Phalaenopsis


Phals fall into 3 major groups, depending on their backgrounds :

  • Moth types - large flowers - rounded petals much larger than sepals
  • Star types - large flowers - pointed petals same size as sepals
  • Multiflorals - small flowers - often with branched spikes
  • Light

    Low to medium light. Extremes in leaf appearance, such as too yellow and hard, or too dark green and soft, indicate incorrect light conditions. The leaves should be medium green and medium hard.

    Watering

    Do not allow to dry out completely, but also do not keep sopping wet !

    Temperature

    Intermediate temperatures are best. A slight rest in the fall will help to encourage blooming. This can be achieved by reducing the night temperature to 13 or 14 ° C for about 4 weeks in the fall. Water should also be reduced, and fertilizer eliminated during this time.

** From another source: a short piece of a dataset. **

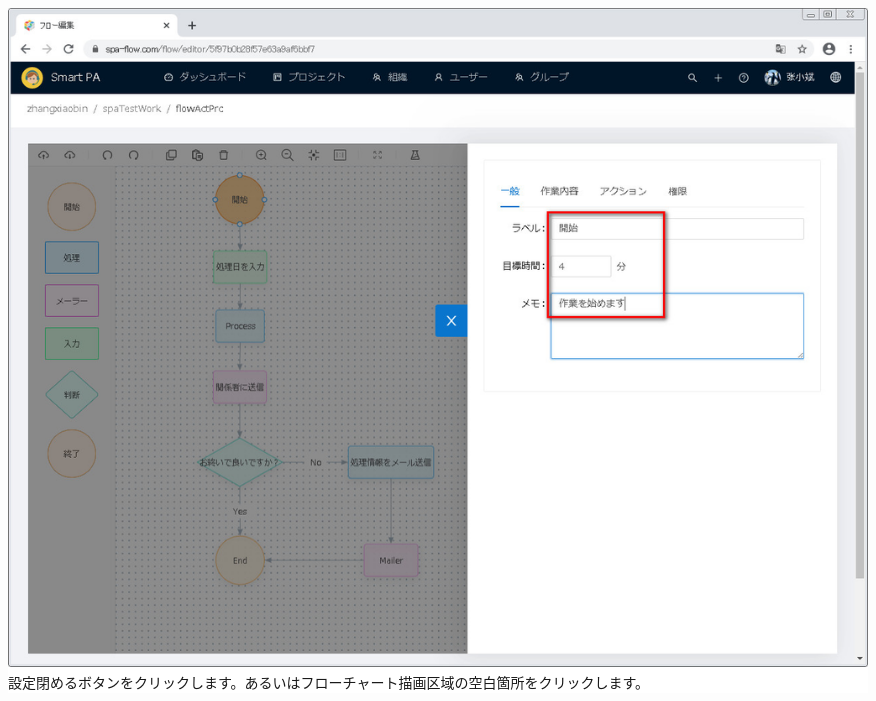 ![avatar](../images-jp/userGuide/project/projViewFlowEditorStartNodeSetGeneral-jp.jpg)
設定閉めるボタンをクリックします。あるいはフローチャート描画区域の空白箇所をクリックします。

    Special Notes for Moth types :
    Flower spikes should appear during December to January. When these spikes finish blooming, a secondary spike can be induced by cutting off the old spike 1 cm. above the last unflowered node. (see diagram below)

    This is not recommended for young or weak plants, which should have their old spikes removed completely 3 cm. from their bases. This allows these plants to devote their energy to achieving stronger growth for improved blooming next season.

    Special Notes for Star types :
    New flower spikes should appear in late winter, and old spike may reactivate at the same time. Flowering is activated by increased light levels. When flowering is complete, do NOT remove old spikes unless they turn yellow and die off. Old spikes will often continue to bloom for several years.